**WORK REQUIRED**.
Write out the full set of records below exactly.

━━━━━━━━━━

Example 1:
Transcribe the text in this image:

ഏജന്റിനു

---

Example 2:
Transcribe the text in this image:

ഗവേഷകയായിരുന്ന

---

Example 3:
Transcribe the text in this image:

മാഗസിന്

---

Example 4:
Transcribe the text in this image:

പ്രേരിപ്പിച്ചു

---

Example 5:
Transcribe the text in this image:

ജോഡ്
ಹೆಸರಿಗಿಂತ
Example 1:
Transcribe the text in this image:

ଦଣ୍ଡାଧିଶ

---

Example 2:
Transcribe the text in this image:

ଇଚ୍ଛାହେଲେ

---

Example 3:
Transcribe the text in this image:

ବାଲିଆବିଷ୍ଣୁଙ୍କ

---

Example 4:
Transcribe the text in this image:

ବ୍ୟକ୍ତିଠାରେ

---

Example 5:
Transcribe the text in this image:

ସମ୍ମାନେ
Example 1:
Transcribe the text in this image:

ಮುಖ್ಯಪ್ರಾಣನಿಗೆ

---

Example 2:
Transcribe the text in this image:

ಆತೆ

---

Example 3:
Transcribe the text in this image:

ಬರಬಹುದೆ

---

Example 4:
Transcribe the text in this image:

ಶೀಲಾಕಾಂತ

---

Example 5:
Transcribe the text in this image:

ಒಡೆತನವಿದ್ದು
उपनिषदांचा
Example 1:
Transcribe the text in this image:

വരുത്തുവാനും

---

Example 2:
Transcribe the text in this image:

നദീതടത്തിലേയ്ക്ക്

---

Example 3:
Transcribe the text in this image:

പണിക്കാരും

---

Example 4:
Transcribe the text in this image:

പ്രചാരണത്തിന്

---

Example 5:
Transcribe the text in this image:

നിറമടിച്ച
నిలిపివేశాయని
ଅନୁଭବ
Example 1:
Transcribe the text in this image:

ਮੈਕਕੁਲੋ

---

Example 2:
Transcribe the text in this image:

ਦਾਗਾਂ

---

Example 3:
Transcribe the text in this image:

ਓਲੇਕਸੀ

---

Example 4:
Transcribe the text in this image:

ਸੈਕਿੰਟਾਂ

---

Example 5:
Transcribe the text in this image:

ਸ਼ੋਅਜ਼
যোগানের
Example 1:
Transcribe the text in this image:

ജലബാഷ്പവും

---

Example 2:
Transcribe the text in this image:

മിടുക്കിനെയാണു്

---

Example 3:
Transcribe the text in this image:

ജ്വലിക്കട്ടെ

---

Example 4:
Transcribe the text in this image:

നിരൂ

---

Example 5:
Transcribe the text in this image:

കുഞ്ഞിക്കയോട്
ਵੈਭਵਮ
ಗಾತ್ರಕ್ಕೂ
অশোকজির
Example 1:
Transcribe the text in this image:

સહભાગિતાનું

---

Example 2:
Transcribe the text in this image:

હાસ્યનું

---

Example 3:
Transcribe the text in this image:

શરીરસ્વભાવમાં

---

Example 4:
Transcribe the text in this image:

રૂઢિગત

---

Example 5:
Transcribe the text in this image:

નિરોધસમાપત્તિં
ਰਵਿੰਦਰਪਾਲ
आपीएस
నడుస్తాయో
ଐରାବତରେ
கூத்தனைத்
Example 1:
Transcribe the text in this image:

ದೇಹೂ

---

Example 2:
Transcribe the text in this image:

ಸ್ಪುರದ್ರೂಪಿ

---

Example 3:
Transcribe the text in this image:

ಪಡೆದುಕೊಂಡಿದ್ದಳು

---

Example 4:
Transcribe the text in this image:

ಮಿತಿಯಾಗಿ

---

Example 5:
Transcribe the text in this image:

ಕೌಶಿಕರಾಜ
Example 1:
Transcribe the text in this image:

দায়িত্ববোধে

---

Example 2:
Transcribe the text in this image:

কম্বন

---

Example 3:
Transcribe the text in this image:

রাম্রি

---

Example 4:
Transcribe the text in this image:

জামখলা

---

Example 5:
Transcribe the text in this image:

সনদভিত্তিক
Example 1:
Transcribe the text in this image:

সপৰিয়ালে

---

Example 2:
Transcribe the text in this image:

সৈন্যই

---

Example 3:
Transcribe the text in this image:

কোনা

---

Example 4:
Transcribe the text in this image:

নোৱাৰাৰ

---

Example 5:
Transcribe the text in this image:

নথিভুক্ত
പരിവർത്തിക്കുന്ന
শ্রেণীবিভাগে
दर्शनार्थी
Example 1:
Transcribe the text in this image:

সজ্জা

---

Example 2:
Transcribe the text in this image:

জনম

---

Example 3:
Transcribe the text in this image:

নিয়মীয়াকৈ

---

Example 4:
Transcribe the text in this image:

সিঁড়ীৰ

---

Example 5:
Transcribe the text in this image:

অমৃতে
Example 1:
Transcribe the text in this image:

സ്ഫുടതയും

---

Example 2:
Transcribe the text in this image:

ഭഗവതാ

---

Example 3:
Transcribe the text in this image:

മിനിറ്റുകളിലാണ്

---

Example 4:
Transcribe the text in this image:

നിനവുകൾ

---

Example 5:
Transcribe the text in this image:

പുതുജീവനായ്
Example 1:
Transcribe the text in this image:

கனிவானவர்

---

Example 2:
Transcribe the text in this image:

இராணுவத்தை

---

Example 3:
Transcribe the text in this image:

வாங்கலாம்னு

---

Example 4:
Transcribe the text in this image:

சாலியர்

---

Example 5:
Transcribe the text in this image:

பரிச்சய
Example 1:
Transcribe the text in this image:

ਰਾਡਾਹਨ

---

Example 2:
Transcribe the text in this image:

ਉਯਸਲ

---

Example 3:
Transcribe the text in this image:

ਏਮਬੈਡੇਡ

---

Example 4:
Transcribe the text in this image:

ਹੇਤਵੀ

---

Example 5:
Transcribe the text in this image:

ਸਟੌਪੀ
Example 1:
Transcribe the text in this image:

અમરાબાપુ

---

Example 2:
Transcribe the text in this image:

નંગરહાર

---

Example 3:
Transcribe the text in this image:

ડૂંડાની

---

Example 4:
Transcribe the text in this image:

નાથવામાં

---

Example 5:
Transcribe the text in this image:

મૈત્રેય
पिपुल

━━━━━━━━━━

**RESPONSE AREA**.
Example 1:
Transcribe the text in this image:

ഏജന്റിനു

---

Example 2:
Transcribe the text in this image:

ഗവേഷകയായിരുന്ന

---

Example 3:
Transcribe the text in this image:

മാഗസിന്

---

Example 4:
Transcribe the text in this image:

പ്രേരിപ്പിച്ചു

---

Example 5:
Transcribe the text in this image:

ജോഡ്
ಹೆಸರಿಗಿಂತ
Example 1:
Transcribe the text in this image:

ଦଣ୍ଡାଧିଶ

---

Example 2:
Transcribe the text in this image:

ଇଚ୍ଛାହେଲେ

---

Example 3:
Transcribe the text in this image:

ବାଲିଆବିଷ୍ଣୁଙ୍କ

---

Example 4:
Transcribe the text in this image:

ବ୍ୟକ୍ତିଠାରେ

---

Example 5:
Transcribe the text in this image:

ସମ୍ମାନେ
Example 1:
Transcribe the text in this image:

ಮುಖ್ಯಪ್ರಾಣನಿಗೆ

---

Example 2:
Transcribe the text in this image:

ಆತೆ

---

Example 3:
Transcribe the text in this image:

ಬರಬಹುದೆ

---

Example 4:
Transcribe the text in this image:

ಶೀಲಾಕಾಂತ

---

Example 5:
Transcribe the text in this image:

ಒಡೆತನವಿದ್ದು
उपनिषदांचा
Example 1:
Transcribe the text in this image:

വരുത്തുവാനും

---

Example 2:
Transcribe the text in this image:

നദീതടത്തിലേയ്ക്ക്

---

Example 3:
Transcribe the text in this image:

പണിക്കാരും

---

Example 4:
Transcribe the text in this image:

പ്രചാരണത്തിന്

---

Example 5:
Transcribe the text in this image:

നിറമടിച്ച
నిలిపివేశాయని
ଅନୁଭବ
Example 1:
Transcribe the text in this image:

ਮੈਕਕੁਲੋ

---

Example 2:
Transcribe the text in this image:

ਦਾਗਾਂ

---

Example 3:
Transcribe the text in this image:

ਓਲੇਕਸੀ

---

Example 4:
Transcribe the text in this image:

ਸੈਕਿੰਟਾਂ

---

Example 5:
Transcribe the text in this image:

ਸ਼ੋਅਜ਼
যোগানের
Example 1:
Transcribe the text in this image:

ജലബാഷ്പവും

---

Example 2:
Transcribe the text in this image:

മിടുക്കിനെയാണു്

---

Example 3:
Transcribe the text in this image:

ജ്വലിക്കട്ടെ

---

Example 4:
Transcribe the text in this image:

നിരൂ

---

Example 5:
Transcribe the text in this image:

കുഞ്ഞിക്കയോട്
ਵੈਭਵਮ
ಗಾತ್ರಕ್ಕೂ
অশোকজির
Example 1:
Transcribe the text in this image:

સહભાગિતાનું

---

Example 2:
Transcribe the text in this image:

હાસ્યનું

---

Example 3:
Transcribe the text in this image:

શરીરસ્વભાવમાં

---

Example 4:
Transcribe the text in this image:

રૂઢિગત

---

Example 5:
Transcribe the text in this image:

નિરોધસમાપત્તિં
ਰਵਿੰਦਰਪਾਲ
आपीएस
నడుస్తాయో
ଐରାବତରେ
கூத்தனைத்
Example 1:
Transcribe the text in this image:

ದೇಹೂ

---

Example 2:
Transcribe the text in this image:

ಸ್ಪುರದ್ರೂಪಿ

---

Example 3:
Transcribe the text in this image:

ಪಡೆದುಕೊಂಡಿದ್ದಳು

---

Example 4:
Transcribe the text in this image:

ಮಿತಿಯಾಗಿ

---

Example 5:
Transcribe the text in this image:

ಕೌಶಿಕರಾಜ
Example 1:
Transcribe the text in this image:

দায়িত্ববোধে

---

Example 2:
Transcribe the text in this image:

কম্বন

---

Example 3:
Transcribe the text in this image:

রাম্রি

---

Example 4:
Transcribe the text in this image:

জামখলা

---

Example 5:
Transcribe the text in this image:

সনদভিত্তিক
Example 1:
Transcribe the text in this image:

সপৰিয়ালে

---

Example 2:
Transcribe the text in this image:

সৈন্যই

---

Example 3:
Transcribe the text in this image:

কোনা

---

Example 4:
Transcribe the text in this image:

নোৱাৰাৰ

---

Example 5:
Transcribe the text in this image:

নথিভুক্ত
പരിവർത്തിക്കുന്ന
শ্রেণীবিভাগে
दर्शनार्थी
Example 1:
Transcribe the text in this image:

সজ্জা

---

Example 2:
Transcribe the text in this image:

জনম

---

Example 3:
Transcribe the text in this image:

নিয়মীয়াকৈ

---

Example 4:
Transcribe the text in this image:

সিঁড়ীৰ

---

Example 5:
Transcribe the text in this image:

অমৃতে
Example 1:
Transcribe the text in this image:

സ്ഫുടതയും

---

Example 2:
Transcribe the text in this image:

ഭഗവതാ

---

Example 3:
Transcribe the text in this image:

മിനിറ്റുകളിലാണ്

---

Example 4:
Transcribe the text in this image:

നിനവുകൾ

---

Example 5:
Transcribe the text in this image:

പുതുജീവനായ്
Example 1:
Transcribe the text in this image:

கனிவானவர்

---

Example 2:
Transcribe the text in this image:

இராணுவத்தை

---

Example 3:
Transcribe the text in this image:

வாங்கலாம்னு

---

Example 4:
Transcribe the text in this image:

சாலியர்

---

Example 5:
Transcribe the text in this image:

பரிச்சய
Example 1:
Transcribe the text in this image:

ਰਾਡਾਹਨ

---

Example 2:
Transcribe the text in this image:

ਉਯਸਲ

---

Example 3:
Transcribe the text in this image:

ਏਮਬੈਡੇਡ

---

Example 4:
Transcribe the text in this image:

ਹੇਤਵੀ

---

Example 5:
Transcribe the text in this image:

ਸਟੌਪੀ
Example 1:
Transcribe the text in this image:

અમરાબાપુ

---

Example 2:
Transcribe the text in this image:

નંગરહાર

---

Example 3:
Transcribe the text in this image:

ડૂંડાની

---

Example 4:
Transcribe the text in this image:

નાથવામાં

---

Example 5:
Transcribe the text in this image:

મૈત્રેય
पिपुल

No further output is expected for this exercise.